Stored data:
★ ★ ★ ★ ★ ★ ★

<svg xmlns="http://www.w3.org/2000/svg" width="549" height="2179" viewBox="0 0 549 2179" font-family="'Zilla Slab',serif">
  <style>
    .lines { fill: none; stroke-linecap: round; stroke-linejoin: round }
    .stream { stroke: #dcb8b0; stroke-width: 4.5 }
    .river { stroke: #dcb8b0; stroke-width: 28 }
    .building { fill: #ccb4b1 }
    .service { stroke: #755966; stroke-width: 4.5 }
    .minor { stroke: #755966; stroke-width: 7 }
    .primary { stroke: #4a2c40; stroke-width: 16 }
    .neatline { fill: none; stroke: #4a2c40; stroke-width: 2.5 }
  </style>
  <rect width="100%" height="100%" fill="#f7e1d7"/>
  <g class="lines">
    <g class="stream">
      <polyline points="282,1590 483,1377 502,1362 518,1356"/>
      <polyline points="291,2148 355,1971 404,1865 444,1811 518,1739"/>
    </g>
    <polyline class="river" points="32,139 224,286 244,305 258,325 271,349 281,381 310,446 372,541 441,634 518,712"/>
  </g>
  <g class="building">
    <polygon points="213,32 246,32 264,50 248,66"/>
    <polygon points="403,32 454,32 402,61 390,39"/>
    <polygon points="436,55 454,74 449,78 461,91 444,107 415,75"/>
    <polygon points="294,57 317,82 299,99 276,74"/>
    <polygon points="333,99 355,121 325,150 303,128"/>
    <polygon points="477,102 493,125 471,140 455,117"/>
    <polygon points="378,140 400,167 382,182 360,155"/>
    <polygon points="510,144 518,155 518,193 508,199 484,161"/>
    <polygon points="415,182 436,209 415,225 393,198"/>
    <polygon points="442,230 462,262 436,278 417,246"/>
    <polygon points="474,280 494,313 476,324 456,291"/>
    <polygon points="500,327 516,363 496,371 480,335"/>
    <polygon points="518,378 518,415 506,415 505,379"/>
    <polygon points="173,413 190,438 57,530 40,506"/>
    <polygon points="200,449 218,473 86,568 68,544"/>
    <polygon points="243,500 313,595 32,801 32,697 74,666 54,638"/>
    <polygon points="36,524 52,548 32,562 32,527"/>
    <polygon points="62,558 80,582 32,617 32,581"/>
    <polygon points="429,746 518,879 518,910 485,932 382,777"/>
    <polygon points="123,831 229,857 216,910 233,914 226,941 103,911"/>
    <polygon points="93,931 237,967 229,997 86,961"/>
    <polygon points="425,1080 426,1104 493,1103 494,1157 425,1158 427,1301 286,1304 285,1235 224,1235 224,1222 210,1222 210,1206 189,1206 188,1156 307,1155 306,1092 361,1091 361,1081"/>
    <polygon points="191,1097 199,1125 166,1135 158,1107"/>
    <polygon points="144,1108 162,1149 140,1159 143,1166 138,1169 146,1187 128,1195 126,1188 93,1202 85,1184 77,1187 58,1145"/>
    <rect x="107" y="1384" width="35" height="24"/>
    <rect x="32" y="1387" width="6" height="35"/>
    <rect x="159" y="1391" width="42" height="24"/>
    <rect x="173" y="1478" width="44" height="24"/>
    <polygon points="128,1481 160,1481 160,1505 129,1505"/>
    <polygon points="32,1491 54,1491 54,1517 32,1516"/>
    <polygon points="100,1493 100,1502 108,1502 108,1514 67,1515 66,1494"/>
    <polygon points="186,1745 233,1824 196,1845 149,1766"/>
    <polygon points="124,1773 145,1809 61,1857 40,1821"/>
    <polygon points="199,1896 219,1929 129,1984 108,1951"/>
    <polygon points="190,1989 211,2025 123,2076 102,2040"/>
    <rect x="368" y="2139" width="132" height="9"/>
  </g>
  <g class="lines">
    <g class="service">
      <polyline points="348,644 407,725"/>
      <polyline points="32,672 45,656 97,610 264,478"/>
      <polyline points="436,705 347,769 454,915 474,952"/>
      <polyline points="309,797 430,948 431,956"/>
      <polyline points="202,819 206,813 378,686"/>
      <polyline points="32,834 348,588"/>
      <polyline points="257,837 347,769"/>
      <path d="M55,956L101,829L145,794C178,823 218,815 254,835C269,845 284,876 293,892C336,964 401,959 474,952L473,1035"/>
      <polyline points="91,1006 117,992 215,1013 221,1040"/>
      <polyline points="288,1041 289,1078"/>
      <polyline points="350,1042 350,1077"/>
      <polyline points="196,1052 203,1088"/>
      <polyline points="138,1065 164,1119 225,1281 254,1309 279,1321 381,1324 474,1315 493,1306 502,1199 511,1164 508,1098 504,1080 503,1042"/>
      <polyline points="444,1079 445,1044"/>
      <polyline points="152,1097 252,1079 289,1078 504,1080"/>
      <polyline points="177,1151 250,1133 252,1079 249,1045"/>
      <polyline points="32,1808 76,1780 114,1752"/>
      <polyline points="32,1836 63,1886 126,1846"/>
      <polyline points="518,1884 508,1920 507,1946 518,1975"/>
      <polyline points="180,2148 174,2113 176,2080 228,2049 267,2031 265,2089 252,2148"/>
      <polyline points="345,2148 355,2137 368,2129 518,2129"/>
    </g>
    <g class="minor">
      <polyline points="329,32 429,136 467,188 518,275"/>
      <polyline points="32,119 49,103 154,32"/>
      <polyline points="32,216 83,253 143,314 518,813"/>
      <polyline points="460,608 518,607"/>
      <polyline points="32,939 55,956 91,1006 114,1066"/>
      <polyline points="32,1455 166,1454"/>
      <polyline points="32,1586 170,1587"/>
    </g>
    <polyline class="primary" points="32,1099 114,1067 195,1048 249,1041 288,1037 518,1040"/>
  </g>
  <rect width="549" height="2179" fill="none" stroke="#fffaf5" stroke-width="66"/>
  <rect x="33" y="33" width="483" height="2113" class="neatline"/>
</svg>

★ ★ ★ ★ ★ ★ ★

:: TASK TO COMPLETE ::
Write out the records in full, word for word.

:: PROBLEM SOLUTION ::
<svg xmlns="http://www.w3.org/2000/svg" width="549" height="2179" viewBox="0 0 549 2179" font-family="'Zilla Slab',serif">
  <style>
    .lines { fill: none; stroke-linecap: round; stroke-linejoin: round }
    .stream { stroke: #dcb8b0; stroke-width: 4.5 }
    .river { stroke: #dcb8b0; stroke-width: 28 }
    .building { fill: #ccb4b1 }
    .service { stroke: #755966; stroke-width: 4.5 }
    .minor { stroke: #755966; stroke-width: 7 }
    .primary { stroke: #4a2c40; stroke-width: 16 }
    .neatline { fill: none; stroke: #4a2c40; stroke-width: 2.5 }
  </style>
  <rect width="100%" height="100%" fill="#f7e1d7"/>
  <g class="lines">
    <g class="stream">
      <polyline points="282,1590 483,1377 502,1362 518,1356"/>
      <polyline points="291,2148 355,1971 404,1865 444,1811 518,1739"/>
    </g>
    <polyline class="river" points="32,139 224,286 244,305 258,325 271,349 281,381 310,446 372,541 441,634 518,712"/>
  </g>
  <g class="building">
    <polygon points="213,32 246,32 264,50 248,66"/>
    <polygon points="403,32 454,32 402,61 390,39"/>
    <polygon points="436,55 454,74 449,78 461,91 444,107 415,75"/>
    <polygon points="294,57 317,82 299,99 276,74"/>
    <polygon points="333,99 355,121 325,150 303,128"/>
    <polygon points="477,102 493,125 471,140 455,117"/>
    <polygon points="378,140 400,167 382,182 360,155"/>
    <polygon points="510,144 518,155 518,193 508,199 484,161"/>
    <polygon points="415,182 436,209 415,225 393,198"/>
    <polygon points="442,230 462,262 436,278 417,246"/>
    <polygon points="474,280 494,313 476,324 456,291"/>
    <polygon points="500,327 516,363 496,371 480,335"/>
    <polygon points="518,378 518,415 506,415 505,379"/>
    <polygon points="173,413 190,438 57,530 40,506"/>
    <polygon points="200,449 218,473 86,568 68,544"/>
    <polygon points="243,500 313,595 32,801 32,697 74,666 54,638"/>
    <polygon points="36,524 52,548 32,562 32,527"/>
    <polygon points="62,558 80,582 32,617 32,581"/>
    <polygon points="429,746 518,879 518,910 485,932 382,777"/>
    <polygon points="123,831 229,857 216,910 233,914 226,941 103,911"/>
    <polygon points="93,931 237,967 229,997 86,961"/>
    <polygon points="425,1080 426,1104 493,1103 494,1157 425,1158 427,1301 286,1304 285,1235 224,1235 224,1222 210,1222 210,1206 189,1206 188,1156 307,1155 306,1092 361,1091 361,1081"/>
    <polygon points="191,1097 199,1125 166,1135 158,1107"/>
    <polygon points="144,1108 162,1149 140,1159 143,1166 138,1169 146,1187 128,1195 126,1188 93,1202 85,1184 77,1187 58,1145"/>
    <rect x="107" y="1384" width="35" height="24"/>
    <rect x="32" y="1387" width="6" height="35"/>
    <rect x="159" y="1391" width="42" height="24"/>
    <rect x="173" y="1478" width="44" height="24"/>
    <polygon points="128,1481 160,1481 160,1505 129,1505"/>
    <polygon points="32,1491 54,1491 54,1517 32,1516"/>
    <polygon points="100,1493 100,1502 108,1502 108,1514 67,1515 66,1494"/>
    <polygon points="186,1745 233,1824 196,1845 149,1766"/>
    <polygon points="124,1773 145,1809 61,1857 40,1821"/>
    <polygon points="199,1896 219,1929 129,1984 108,1951"/>
    <polygon points="190,1989 211,2025 123,2076 102,2040"/>
    <rect x="368" y="2139" width="132" height="9"/>
  </g>
  <g class="lines">
    <g class="service">
      <polyline points="348,644 407,725"/>
      <polyline points="32,672 45,656 97,610 264,478"/>
      <polyline points="436,705 347,769 454,915 474,952"/>
      <polyline points="309,797 430,948 431,956"/>
      <polyline points="202,819 206,813 378,686"/>
      <polyline points="32,834 348,588"/>
      <polyline points="257,837 347,769"/>
      <path d="M55,956L101,829L145,794C178,823 218,815 254,835C269,845 284,876 293,892C336,964 401,959 474,952L473,1035"/>
      <polyline points="91,1006 117,992 215,1013 221,1040"/>
      <polyline points="288,1041 289,1078"/>
      <polyline points="350,1042 350,1077"/>
      <polyline points="196,1052 203,1088"/>
      <polyline points="138,1065 164,1119 225,1281 254,1309 279,1321 381,1324 474,1315 493,1306 502,1199 511,1164 508,1098 504,1080 503,1042"/>
      <polyline points="444,1079 445,1044"/>
      <polyline points="152,1097 252,1079 289,1078 504,1080"/>
      <polyline points="177,1151 250,1133 252,1079 249,1045"/>
      <polyline points="32,1808 76,1780 114,1752"/>
      <polyline points="32,1836 63,1886 126,1846"/>
      <polyline points="518,1884 508,1920 507,1946 518,1975"/>
      <polyline points="180,2148 174,2113 176,2080 228,2049 267,2031 265,2089 252,2148"/>
      <polyline points="345,2148 355,2137 368,2129 518,2129"/>
    </g>
    <g class="minor">
      <polyline points="329,32 429,136 467,188 518,275"/>
      <polyline points="32,119 49,103 154,32"/>
      <polyline points="32,216 83,253 143,314 518,813"/>
      <polyline points="460,608 518,607"/>
      <polyline points="32,939 55,956 91,1006 114,1066"/>
      <polyline points="32,1455 166,1454"/>
      <polyline points="32,1586 170,1587"/>
    </g>
    <polyline class="primary" points="32,1099 114,1067 195,1048 249,1041 288,1037 518,1040"/>
  </g>
  <rect width="549" height="2179" fill="none" stroke="#fffaf5" stroke-width="66"/>
  <rect x="33" y="33" width="483" height="2113" class="neatline"/>
</svg>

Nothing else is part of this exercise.